Sunni gunman opens fire in Tripoli, Lebanon
Sunni gunman opens fire in Tripoli, LebanonReuters

At least one person has been killed and fourteen wounded in the Lebanese capital Beirut, in overnight gun battles between supporters and opponents of Syrian President Bashar al-Assad.

The initial fighting reportedly broke out at 3 a.m. on Sunday morning between the pro-Assad Arab Movement and fighters aligned with the Future Movement, which supports the rebel movement in neighboring Syria.

The two Sunni factions battled it out on the streets in Beirut for hours with small-arms fire and rocket-propelled grenades used during the fighting. Reports claim that fighters from the Shia Islamist Hezbollah group joined the battle as it raged on into the morning.

The Lebanese army moved in with armored vehicles to quell the violence, but after a brief lull fighting resumed at around 10 a.m., with local media reporting that at least one building had caught fire as a result, according to the Daily Star.

Such gun battles are relatively common in the flashpoint Lebanese city of Tripoli, between Allawite supporters of Assad and Sunni opponents.

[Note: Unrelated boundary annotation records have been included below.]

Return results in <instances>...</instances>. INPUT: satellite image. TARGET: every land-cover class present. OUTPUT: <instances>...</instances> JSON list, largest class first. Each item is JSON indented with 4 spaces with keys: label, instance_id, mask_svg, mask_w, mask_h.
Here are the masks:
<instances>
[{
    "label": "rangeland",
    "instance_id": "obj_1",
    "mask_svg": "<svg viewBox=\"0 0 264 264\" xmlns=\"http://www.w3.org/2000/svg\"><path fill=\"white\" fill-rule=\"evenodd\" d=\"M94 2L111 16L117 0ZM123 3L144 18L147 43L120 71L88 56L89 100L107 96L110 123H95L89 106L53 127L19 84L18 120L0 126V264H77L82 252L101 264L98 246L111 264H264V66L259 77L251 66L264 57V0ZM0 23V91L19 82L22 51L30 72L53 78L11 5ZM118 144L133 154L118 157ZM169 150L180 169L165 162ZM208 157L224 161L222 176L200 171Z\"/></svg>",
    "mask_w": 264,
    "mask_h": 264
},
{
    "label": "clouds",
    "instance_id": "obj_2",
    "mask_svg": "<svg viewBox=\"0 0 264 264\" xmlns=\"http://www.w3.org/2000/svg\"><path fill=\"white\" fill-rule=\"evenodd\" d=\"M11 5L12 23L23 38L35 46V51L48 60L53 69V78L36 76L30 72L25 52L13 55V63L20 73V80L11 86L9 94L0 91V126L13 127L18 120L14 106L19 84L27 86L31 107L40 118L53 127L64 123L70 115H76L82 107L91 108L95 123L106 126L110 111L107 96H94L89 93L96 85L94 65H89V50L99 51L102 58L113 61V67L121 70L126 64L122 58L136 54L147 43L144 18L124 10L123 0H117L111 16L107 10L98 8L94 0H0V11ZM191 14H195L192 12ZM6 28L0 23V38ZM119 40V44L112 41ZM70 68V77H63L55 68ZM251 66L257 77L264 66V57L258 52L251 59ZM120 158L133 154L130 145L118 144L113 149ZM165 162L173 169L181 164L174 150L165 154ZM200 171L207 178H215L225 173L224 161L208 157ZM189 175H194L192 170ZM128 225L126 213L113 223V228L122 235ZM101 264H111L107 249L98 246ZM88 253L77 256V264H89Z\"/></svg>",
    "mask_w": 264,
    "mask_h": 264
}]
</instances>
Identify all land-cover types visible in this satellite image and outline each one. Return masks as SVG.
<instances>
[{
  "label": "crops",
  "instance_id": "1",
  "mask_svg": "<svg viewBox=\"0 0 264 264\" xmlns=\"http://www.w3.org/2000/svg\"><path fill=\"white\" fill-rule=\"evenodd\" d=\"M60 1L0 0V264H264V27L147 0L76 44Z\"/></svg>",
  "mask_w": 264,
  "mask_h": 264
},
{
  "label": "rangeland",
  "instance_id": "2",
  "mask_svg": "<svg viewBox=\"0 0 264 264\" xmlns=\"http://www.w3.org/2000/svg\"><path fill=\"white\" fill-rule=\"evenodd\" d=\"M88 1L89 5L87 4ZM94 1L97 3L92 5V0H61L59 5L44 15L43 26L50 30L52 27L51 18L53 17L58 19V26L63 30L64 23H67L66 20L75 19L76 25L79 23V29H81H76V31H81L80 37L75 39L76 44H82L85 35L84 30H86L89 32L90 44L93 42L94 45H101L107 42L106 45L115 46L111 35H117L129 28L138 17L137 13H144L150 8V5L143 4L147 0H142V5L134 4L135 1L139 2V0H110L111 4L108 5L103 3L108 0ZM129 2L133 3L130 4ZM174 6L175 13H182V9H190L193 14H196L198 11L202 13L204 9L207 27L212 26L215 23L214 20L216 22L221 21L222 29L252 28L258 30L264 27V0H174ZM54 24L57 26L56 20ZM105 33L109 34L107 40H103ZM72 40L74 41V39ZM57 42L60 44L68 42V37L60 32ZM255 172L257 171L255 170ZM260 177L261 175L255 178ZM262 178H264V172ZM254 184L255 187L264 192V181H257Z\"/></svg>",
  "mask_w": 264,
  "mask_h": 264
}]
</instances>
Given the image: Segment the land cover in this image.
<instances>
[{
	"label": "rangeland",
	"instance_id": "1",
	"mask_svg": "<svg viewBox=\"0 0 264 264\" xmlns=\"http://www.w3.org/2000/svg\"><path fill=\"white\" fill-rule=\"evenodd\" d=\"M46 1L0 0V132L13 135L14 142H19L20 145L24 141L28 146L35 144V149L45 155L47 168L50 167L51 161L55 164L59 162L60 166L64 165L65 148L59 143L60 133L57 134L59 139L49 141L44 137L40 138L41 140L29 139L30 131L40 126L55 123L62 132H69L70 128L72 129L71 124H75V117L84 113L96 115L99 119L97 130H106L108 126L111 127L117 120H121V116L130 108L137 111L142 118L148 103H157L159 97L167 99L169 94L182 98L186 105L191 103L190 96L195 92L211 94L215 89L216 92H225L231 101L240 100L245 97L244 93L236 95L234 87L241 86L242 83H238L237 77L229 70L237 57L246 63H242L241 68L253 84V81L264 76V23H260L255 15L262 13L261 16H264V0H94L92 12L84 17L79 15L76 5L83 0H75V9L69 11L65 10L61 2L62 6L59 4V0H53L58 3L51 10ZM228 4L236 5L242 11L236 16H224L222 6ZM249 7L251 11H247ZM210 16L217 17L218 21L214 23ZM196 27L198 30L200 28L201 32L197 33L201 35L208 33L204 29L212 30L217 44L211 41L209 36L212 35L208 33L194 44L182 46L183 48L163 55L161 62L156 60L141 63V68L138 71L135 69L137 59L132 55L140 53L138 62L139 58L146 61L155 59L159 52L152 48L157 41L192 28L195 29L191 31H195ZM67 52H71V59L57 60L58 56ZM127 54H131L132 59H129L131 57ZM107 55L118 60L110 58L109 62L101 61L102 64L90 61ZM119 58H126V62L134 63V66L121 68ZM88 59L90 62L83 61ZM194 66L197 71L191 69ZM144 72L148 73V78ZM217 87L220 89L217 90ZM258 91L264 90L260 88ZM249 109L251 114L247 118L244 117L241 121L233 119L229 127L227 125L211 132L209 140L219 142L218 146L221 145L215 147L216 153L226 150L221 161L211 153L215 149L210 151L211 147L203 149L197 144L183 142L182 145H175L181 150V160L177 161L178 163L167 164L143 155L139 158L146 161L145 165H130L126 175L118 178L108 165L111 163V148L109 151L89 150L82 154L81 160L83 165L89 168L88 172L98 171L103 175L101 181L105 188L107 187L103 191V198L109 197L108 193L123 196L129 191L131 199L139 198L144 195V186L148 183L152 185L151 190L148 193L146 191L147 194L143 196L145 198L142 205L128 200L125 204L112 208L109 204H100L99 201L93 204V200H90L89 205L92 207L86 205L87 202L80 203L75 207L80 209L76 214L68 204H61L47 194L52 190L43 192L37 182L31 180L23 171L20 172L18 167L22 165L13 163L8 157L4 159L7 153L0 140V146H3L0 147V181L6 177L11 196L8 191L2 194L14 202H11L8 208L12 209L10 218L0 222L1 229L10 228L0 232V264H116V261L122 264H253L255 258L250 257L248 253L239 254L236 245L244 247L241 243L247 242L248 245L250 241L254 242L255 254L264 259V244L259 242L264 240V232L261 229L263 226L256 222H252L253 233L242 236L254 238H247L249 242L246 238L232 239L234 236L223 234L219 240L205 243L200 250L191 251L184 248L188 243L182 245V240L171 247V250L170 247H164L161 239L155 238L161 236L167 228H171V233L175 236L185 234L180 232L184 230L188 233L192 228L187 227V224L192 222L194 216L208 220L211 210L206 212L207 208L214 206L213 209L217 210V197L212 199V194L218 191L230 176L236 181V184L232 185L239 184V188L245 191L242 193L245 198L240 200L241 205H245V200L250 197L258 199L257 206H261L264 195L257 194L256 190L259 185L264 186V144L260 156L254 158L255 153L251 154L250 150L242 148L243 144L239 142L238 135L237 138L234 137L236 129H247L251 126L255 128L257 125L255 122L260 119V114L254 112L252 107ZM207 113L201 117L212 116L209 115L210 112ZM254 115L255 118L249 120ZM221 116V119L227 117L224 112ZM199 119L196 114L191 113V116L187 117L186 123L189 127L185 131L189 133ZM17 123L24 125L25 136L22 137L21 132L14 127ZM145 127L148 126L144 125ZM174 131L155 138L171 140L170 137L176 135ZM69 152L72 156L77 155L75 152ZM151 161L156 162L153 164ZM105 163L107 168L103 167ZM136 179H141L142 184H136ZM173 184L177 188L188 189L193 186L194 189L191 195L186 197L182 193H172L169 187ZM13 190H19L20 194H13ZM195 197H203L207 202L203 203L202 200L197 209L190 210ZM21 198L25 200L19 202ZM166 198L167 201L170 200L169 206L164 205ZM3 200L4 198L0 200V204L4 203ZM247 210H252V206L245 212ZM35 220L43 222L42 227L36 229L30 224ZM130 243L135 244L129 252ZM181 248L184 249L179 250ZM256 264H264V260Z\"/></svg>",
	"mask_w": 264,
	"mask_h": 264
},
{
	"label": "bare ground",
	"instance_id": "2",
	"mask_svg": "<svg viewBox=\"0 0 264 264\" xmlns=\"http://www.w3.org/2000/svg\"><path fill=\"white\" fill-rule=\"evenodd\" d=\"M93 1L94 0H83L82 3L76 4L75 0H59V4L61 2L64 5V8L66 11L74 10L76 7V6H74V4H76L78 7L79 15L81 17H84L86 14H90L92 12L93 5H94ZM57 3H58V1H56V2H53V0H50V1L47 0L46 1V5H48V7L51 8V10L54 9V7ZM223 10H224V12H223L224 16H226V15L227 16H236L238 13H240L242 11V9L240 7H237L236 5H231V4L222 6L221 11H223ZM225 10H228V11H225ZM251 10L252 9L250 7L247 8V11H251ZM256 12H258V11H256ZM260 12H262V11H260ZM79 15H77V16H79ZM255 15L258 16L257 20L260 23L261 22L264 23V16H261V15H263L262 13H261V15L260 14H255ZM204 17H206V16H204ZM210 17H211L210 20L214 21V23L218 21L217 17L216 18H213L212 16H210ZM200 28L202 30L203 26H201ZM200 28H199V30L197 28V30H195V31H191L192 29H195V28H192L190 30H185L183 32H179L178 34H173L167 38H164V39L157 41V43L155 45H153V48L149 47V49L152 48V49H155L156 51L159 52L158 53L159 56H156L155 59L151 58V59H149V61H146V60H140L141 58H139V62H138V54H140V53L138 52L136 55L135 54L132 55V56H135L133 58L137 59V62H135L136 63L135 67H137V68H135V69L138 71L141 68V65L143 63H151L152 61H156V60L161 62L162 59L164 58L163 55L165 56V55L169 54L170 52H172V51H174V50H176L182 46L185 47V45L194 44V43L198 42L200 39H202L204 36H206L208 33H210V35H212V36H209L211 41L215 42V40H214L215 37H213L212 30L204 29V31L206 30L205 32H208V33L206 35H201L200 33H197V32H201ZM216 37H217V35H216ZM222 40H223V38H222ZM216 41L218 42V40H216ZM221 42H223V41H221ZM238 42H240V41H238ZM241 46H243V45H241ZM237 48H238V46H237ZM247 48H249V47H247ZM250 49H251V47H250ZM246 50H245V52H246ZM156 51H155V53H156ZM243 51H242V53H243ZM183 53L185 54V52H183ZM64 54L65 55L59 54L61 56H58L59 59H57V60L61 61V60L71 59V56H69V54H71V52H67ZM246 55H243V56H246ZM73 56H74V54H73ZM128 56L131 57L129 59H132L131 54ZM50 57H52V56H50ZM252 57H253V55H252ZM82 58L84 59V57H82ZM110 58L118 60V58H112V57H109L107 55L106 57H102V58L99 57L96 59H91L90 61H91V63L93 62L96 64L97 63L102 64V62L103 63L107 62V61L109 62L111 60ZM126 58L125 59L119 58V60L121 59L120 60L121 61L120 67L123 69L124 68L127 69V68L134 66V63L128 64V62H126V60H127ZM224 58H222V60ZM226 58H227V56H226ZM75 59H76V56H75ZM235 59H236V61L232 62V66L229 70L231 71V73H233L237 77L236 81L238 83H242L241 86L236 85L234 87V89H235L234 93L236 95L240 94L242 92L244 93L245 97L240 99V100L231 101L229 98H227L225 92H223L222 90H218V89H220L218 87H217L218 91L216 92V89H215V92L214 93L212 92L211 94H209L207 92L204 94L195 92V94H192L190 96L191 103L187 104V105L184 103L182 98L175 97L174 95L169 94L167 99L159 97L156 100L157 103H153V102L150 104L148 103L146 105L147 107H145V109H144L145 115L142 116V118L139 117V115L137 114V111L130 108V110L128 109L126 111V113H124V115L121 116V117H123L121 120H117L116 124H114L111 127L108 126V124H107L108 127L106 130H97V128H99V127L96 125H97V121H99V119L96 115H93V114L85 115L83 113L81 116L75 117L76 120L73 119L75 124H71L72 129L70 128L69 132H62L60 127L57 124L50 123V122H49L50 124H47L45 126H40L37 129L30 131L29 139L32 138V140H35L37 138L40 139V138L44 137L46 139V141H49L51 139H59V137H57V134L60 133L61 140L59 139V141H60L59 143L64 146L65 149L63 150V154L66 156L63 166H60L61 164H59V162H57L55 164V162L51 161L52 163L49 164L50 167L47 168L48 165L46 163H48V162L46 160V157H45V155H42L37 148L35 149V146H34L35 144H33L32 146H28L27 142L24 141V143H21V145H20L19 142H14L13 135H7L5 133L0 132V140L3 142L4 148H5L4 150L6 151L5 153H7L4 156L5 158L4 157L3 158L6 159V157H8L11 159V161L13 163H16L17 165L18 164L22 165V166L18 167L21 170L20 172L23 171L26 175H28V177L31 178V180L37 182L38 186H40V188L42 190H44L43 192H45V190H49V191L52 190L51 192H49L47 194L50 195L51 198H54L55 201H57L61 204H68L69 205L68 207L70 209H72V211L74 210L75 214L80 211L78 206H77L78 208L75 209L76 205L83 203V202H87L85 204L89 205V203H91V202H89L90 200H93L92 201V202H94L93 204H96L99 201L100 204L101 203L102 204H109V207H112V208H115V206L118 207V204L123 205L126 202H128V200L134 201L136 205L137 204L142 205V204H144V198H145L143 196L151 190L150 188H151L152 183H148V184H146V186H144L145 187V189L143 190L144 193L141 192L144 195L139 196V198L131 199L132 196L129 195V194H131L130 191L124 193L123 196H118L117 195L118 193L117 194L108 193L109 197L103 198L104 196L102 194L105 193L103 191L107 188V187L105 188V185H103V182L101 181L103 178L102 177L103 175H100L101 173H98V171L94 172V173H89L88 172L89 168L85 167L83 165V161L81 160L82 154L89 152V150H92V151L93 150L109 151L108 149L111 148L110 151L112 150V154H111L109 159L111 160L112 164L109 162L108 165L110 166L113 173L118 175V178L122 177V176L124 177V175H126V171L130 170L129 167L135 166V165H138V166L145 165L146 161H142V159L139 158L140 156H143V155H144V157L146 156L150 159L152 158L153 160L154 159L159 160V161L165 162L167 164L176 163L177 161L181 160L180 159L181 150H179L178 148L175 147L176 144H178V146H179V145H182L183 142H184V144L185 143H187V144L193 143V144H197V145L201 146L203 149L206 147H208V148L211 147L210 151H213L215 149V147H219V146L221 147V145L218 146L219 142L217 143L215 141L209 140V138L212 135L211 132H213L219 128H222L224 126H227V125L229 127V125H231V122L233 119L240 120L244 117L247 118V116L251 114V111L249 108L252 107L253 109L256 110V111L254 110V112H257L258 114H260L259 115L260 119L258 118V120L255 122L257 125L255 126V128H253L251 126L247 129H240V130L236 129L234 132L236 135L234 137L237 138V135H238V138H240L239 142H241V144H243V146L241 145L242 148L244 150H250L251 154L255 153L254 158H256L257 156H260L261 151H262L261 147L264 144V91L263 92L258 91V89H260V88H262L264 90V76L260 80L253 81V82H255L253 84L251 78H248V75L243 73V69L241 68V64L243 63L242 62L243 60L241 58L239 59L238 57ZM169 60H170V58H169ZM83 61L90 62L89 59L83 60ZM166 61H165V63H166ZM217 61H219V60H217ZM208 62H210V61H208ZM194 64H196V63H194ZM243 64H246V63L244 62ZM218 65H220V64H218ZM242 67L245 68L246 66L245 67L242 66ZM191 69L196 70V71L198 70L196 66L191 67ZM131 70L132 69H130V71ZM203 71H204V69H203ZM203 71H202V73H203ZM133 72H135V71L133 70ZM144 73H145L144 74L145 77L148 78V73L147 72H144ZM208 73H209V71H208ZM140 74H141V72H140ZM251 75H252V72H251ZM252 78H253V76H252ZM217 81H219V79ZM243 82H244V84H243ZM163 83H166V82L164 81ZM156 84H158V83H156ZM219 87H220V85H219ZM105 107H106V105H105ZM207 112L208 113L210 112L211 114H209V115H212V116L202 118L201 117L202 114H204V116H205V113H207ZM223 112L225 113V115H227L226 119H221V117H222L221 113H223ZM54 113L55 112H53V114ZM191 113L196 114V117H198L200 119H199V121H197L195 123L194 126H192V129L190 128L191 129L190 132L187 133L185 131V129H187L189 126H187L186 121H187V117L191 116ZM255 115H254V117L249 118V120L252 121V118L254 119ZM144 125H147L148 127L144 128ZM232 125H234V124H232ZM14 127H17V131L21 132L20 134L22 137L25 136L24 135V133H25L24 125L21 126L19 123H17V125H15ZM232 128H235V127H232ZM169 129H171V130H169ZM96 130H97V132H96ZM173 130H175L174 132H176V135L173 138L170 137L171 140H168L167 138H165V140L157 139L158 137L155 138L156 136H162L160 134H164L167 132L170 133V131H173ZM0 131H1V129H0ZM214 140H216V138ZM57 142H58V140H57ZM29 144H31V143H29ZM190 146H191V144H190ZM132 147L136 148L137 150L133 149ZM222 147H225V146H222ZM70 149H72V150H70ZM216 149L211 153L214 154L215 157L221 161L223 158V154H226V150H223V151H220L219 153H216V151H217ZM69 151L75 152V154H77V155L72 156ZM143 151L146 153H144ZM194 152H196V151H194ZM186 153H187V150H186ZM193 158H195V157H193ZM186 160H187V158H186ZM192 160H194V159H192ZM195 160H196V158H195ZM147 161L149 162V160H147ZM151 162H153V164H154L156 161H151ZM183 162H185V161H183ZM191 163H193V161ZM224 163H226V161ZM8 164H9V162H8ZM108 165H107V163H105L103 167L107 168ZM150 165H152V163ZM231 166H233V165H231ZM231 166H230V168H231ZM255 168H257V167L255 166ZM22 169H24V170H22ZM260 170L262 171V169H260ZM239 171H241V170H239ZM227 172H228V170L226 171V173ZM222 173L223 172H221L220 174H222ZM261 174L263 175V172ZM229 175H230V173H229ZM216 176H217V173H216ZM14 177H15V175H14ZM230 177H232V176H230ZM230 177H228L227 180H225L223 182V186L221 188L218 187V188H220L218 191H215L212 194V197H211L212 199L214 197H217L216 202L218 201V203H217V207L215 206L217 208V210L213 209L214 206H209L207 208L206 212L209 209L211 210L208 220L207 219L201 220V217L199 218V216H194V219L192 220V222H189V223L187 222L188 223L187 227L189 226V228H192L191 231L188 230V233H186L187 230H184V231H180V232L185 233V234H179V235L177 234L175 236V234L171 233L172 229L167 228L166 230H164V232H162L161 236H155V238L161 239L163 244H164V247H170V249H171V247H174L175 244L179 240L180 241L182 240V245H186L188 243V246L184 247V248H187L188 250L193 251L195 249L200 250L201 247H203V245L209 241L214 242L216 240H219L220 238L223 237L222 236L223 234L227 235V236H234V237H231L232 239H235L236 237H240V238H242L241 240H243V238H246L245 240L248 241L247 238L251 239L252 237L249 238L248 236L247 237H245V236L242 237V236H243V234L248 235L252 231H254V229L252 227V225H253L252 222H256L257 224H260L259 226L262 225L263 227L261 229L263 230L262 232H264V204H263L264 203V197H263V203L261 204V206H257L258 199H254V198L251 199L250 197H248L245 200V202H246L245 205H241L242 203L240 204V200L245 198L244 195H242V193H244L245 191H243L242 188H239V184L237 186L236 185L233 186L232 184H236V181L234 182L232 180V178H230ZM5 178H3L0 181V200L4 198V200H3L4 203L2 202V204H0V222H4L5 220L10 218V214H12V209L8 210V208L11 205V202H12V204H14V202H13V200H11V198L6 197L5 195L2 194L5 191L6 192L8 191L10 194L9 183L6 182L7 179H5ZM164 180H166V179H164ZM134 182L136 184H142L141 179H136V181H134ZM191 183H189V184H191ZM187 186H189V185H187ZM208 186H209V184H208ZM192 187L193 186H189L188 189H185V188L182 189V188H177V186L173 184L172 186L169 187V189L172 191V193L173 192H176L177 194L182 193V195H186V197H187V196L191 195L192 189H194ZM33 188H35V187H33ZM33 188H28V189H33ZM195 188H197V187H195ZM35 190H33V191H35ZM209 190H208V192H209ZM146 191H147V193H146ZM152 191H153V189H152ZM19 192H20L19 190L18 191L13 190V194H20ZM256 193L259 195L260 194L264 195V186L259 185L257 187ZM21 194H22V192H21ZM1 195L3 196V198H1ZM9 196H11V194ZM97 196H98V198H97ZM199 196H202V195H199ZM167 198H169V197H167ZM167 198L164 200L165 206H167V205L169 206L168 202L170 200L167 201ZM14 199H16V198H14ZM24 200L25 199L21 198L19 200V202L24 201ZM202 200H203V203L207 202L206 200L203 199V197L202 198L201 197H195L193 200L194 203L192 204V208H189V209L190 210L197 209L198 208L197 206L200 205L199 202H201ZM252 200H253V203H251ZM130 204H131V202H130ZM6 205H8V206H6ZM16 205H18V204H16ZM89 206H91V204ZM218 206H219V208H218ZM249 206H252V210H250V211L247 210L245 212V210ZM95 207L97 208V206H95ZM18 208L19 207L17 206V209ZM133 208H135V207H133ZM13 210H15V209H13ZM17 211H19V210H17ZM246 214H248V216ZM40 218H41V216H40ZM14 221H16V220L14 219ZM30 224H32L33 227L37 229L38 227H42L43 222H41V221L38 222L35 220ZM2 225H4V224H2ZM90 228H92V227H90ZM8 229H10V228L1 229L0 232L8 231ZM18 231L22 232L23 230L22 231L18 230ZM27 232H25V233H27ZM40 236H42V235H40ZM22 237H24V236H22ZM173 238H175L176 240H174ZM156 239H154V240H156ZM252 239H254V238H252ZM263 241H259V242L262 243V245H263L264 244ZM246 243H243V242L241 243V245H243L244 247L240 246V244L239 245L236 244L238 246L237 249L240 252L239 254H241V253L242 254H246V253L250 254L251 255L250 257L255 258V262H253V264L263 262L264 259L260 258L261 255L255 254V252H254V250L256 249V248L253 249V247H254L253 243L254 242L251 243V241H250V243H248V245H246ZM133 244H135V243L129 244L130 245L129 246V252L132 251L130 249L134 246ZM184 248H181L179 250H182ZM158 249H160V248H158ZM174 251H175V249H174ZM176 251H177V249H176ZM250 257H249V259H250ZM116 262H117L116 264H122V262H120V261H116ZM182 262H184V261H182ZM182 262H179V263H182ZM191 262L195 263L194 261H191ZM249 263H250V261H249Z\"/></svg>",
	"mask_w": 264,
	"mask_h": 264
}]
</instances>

Violence there left at least 25 people dead last week.

But street fighting of this sort in Beirut is relatively rare, and this latest spillover from the conflict in Syria will do little do ease fears of the Syrian civil war sparking an all-out civil war between rival religious and political groups in Lebanon, particularly between the country's Shia and Sunni Muslim communities.